Jilbab akhirnya menjadi bagian dari Istana Cankaya di Istanbul. Adalah Hayrunnisa Gul yang mengenakannya. Istri Abdullah Gul, mantan menteri luar negeri yang Selasa (28/8) dilantik menjadi presiden ke-11 Turki, menjadi Ibu Negara Turki pertama yang berjilbab.

''Jilbab hanya menutupi kepala, bukan otak saya,'' tegas Hayrunnisa (42), yang menikah dengan Gul pada usia 15 tahun. Perempuan yang dikenal cerdas, berpenampilan hangat, elegan, dan menghindari sorotan media massa ini menegaskan jilbab adalah pilihan pribadinya yang harus dihormati. Jilbab dan kepatuhannya pada ajaran Islam, tegas ibu tiga anak ini, tidak menghalanginya untuk menjadi modern. Jilbab Hayrunnisa memang sempat menjadi komoditas politik hangat di Turki. Jilbabnya menjadi sasaran tembak yang empuk bagi kubu sekuler, musuh politik suaminya, untuk menjegal pencalonan suaminya menjadi presiden oleh partai berkuasa AKP yang berbasis Islam.

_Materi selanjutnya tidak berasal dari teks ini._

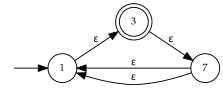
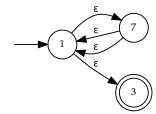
  digraph {
    compound=true
    fontname=Palatino
    fontsize=11
    rankdir=LR
    node [fontname=Palatino fontsize=11 shape=circle]
    edge [fontname="Palatino sans serif" fontsize=11]
    0 [height=0.15 shape=point style=invis width=0.15]
    1 [height=0.15 width=0.15]
    n3 [height=0.15 label=7 width=0.15]
    3 [height=0.15 shape=doublecircle width=0.15]
    0 -> 1
-   3 -> n3 [label="&#949;"]
+   1 -> n3 [label="&#949;"]
    1 -> 3 [label="&#949;"]
    n3 -> 1 [label="&#949;"]
    n3 -> 1 [label="&#949;"]
  }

Oposisi dan militer, yang merupakan pendukung sekularisme, menilai jilbab sebagai simbol Islam tak patut menghiasi Istana Cankaya yang dianggap sebagai simbol dan benteng sekularisme Turki. Ini, kata mereka, akan merusak nilai sekularisme yang diperkenalkan oleh pendiri Turki, Mustafa Kemal Attaturk.

Dalam beberapa kesempatan, Hayrunnisa mengatakan ia hanya menemukan masalah dengan jilbab yang dikenakan justru ketika berada di negaranya sendiri yang 90 persen penduduknya Muslim. Selama mendampingi Gul mengunjungi negara sahabat, katanya, ia sama sekali tidak menemukan masalah dengan jilbabnya.

Pada 2002, Hayrunnisa menjadi sorotan publik ketika ia mengajukan gugatan ke Pengadilan Tinggi HAM Uni Eropa (ECHR) setelah Universitas Ankara menolak pendaftaran dirinya semata-mata karena berjilbab. Ia kemudian menarik gugatannya setelah AKP memenangi pemilu.

Belajar dari pengalaman ibunya, Kubra, satu-satunya anak perempuan pasangan Gul- Hayrunnisa, menutupi jilbabnya dengan wig agar dapat masuk ke universitas tersebut.

Bagi kubu sekuler, yang diwakili oleh militer dan Partai Rakyat Republik (CHP), semua argumentasi Hayrunnisa tidak berarti. Bagi mereka, jilbabnya tetap mencerminkan satu langkah mundur bagi gerakan emansipasi perempuan yang dikenalkan Kemal Attaturk.

Pembelaan datang dari penganut paham liberal. Mereka mengecam pedas militer dan oposisi yang menjadikan jilbab dan latar belakang Islam pasangan ini sebagai senjata politik. Mereka mengatakan dua hal ini digembar-gemborkan oposisi karena tidak mampu menandingi pencapaian AKP.

Dukungan bagi ibu negara juga datang dari jajak pendapat yang dilakukan lembaga terkemuka, Konda. Hasil jajak pendapat yang dirilis harian Miliyet, Selasa (28/8), menunjukkan 72,6 persen responden menilai biasa jika ibu negara mengenakan jilbab. Hanya 19,8 persen responden yang mengatakan terganggu karena ibu negara Turki berjilbab, dan 7,6 persen menyatakan tidak mempunyai sikap.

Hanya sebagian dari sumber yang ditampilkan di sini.